--- Texto fornecido ---
Bem vindos à minha fábrica de sonhos!

quarta-feira, 14 de outubro de 2009

L.A.M.B. - A Wonderful Holiday [parte2]


Agora sim! Vou contar pra vocês um pouquinho do que aconteceu no Círio de Monte Dourado e do nosso incrível [e desesperador!] passeio até a cachoeira de Santo Antônio, subindo o Rio Jarí...

Passei o dia anterior todinho dizendo que não ia de jeito algum ao Círio pela parte da manhã. Eu não queria caminhar, de jeito nenhum! Que pecado eu tinha de pagar? Nem promessa eu havia feito para a Santa... Quanto aos pecados, eu só tinha uma pagar, porque o outro as pessoas consideram pecado, mas não tem nada demais nisso, então, forçado fui ao Círio, caminhar atrás da Santa e louvar e agradecer. Quando chegamos à beira onde se pega a catraia a Santa já havia atravessado para Monte Dourado, e quando chegamos lá do outro lado a procissão já subia a ladeira, e rapidamente nos misturamos aos outros penitentes que iam se abanando, conversando, batendo foto, filmando ou rezando.
---
> Instrução 1: Reproduza sem alterações as linhas da listagem de dados, começando na linha que contém "List all objects" e terminando no fim da listagem. Deixe as imagens fora da resposta.
--- Dados ---
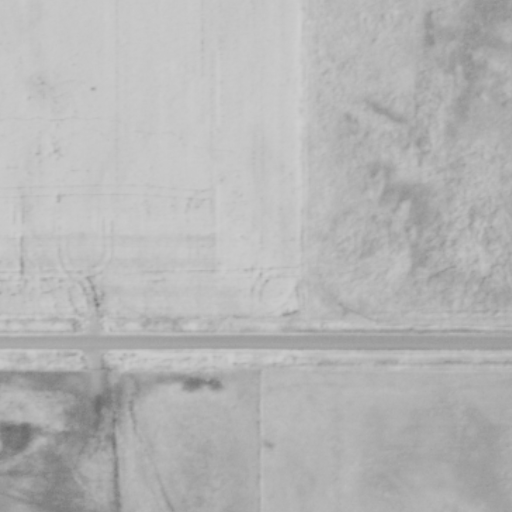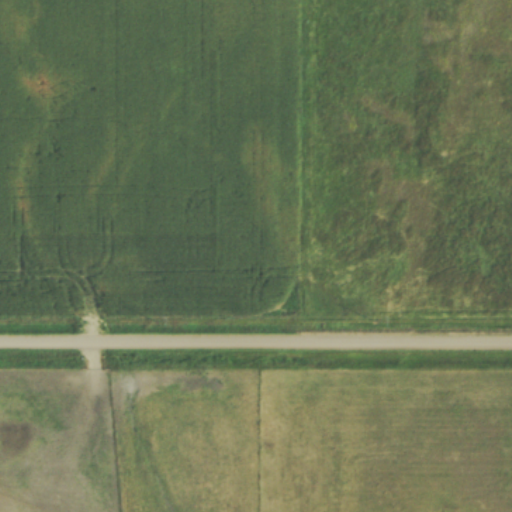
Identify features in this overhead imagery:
road: (256, 335)
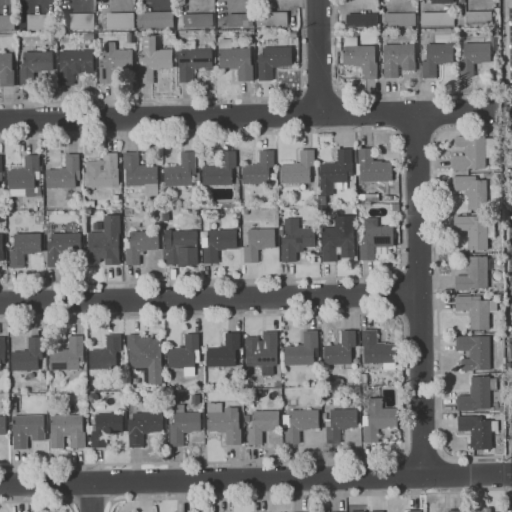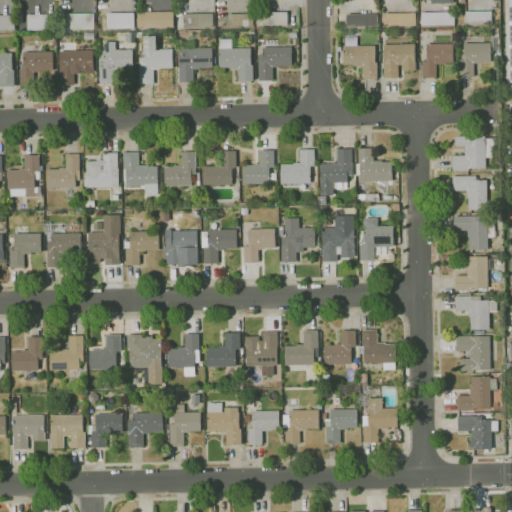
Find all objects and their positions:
building: (440, 0)
building: (460, 0)
building: (440, 1)
building: (460, 1)
building: (477, 16)
building: (271, 17)
building: (477, 17)
building: (154, 18)
building: (196, 18)
building: (271, 18)
building: (398, 18)
building: (436, 18)
building: (436, 18)
building: (119, 19)
building: (154, 19)
building: (197, 19)
building: (360, 19)
building: (361, 19)
building: (399, 19)
building: (38, 20)
building: (79, 20)
building: (80, 20)
building: (120, 20)
building: (6, 21)
building: (6, 21)
building: (38, 21)
building: (359, 55)
building: (473, 55)
building: (360, 56)
building: (474, 56)
road: (318, 57)
building: (435, 57)
building: (152, 58)
building: (234, 58)
building: (235, 58)
building: (397, 58)
building: (397, 58)
building: (436, 58)
building: (152, 59)
building: (272, 60)
building: (272, 60)
building: (192, 61)
building: (192, 61)
building: (112, 62)
building: (113, 62)
building: (34, 64)
building: (34, 64)
building: (72, 64)
building: (73, 64)
building: (6, 68)
building: (6, 68)
road: (359, 94)
road: (197, 99)
road: (509, 100)
road: (246, 115)
building: (472, 151)
building: (473, 152)
building: (372, 166)
building: (297, 167)
building: (372, 167)
building: (258, 168)
building: (258, 168)
building: (298, 168)
building: (101, 170)
building: (180, 170)
building: (180, 170)
building: (219, 170)
building: (220, 170)
building: (102, 171)
building: (334, 171)
building: (335, 171)
building: (63, 173)
building: (64, 173)
building: (139, 173)
building: (140, 173)
building: (0, 175)
building: (23, 177)
building: (23, 177)
building: (471, 190)
building: (471, 190)
building: (472, 229)
building: (472, 230)
building: (373, 236)
building: (374, 236)
building: (294, 238)
building: (337, 238)
building: (338, 238)
building: (295, 239)
building: (104, 242)
building: (104, 242)
building: (257, 242)
building: (257, 242)
building: (215, 243)
building: (216, 243)
building: (140, 244)
building: (140, 244)
building: (176, 244)
building: (177, 244)
building: (61, 245)
building: (61, 246)
building: (1, 247)
building: (1, 247)
building: (23, 247)
building: (23, 247)
building: (473, 274)
building: (473, 274)
road: (416, 294)
road: (208, 299)
building: (475, 309)
building: (476, 310)
road: (436, 317)
building: (510, 343)
building: (510, 345)
building: (375, 347)
building: (339, 348)
building: (340, 348)
building: (376, 348)
building: (302, 349)
building: (1, 350)
building: (223, 350)
building: (302, 350)
building: (474, 350)
building: (2, 351)
building: (223, 351)
building: (261, 351)
building: (262, 351)
building: (474, 351)
building: (105, 353)
building: (105, 353)
building: (184, 353)
building: (27, 354)
building: (67, 354)
building: (185, 354)
building: (28, 355)
building: (67, 355)
building: (145, 356)
building: (146, 356)
building: (477, 393)
building: (477, 394)
building: (376, 418)
building: (377, 418)
building: (223, 420)
building: (224, 421)
building: (298, 422)
building: (338, 422)
building: (298, 423)
building: (338, 423)
building: (2, 424)
building: (2, 424)
building: (182, 424)
building: (182, 424)
building: (261, 424)
building: (262, 424)
building: (142, 425)
building: (511, 425)
building: (143, 426)
building: (511, 426)
building: (104, 427)
building: (105, 427)
building: (26, 429)
building: (26, 429)
building: (66, 429)
building: (66, 430)
building: (476, 430)
building: (477, 430)
road: (255, 478)
road: (91, 497)
road: (39, 501)
building: (479, 509)
building: (479, 509)
building: (414, 510)
building: (414, 510)
building: (452, 510)
building: (452, 510)
building: (365, 511)
building: (366, 511)
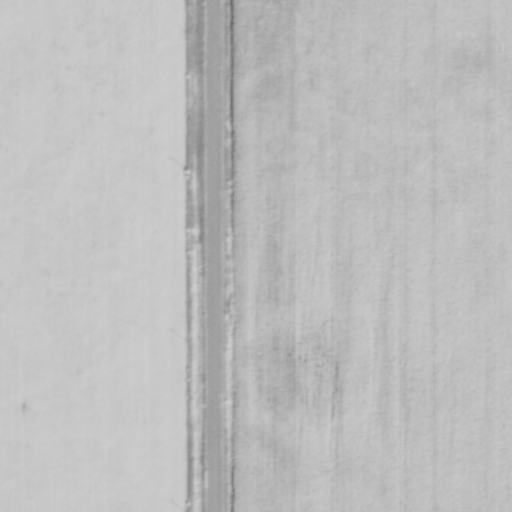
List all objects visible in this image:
road: (208, 256)
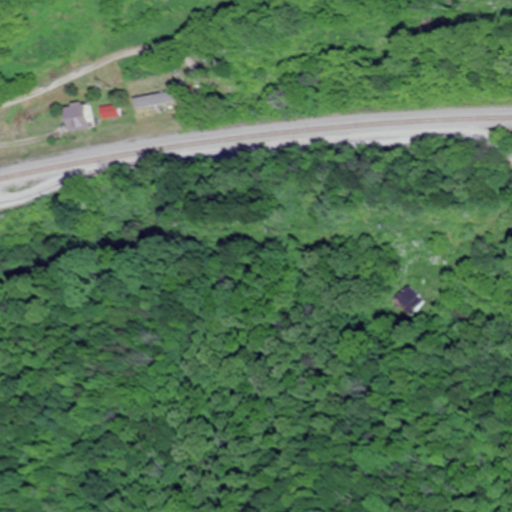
---
> Instrução 2: Traduza para o inglês a seguinte frase do texto sobre o Círio de Monte Dourado: "Passei o dia anterior todinho dizendo que não ia de jeito algum ao Círio pela parte da manhã."

> Resposta esperada 1:
List all objects visible in this image:
road: (208, 256)

> Resposta esperada 2: I spent the entire previous day saying that I would by no means go to the Círio in the morning.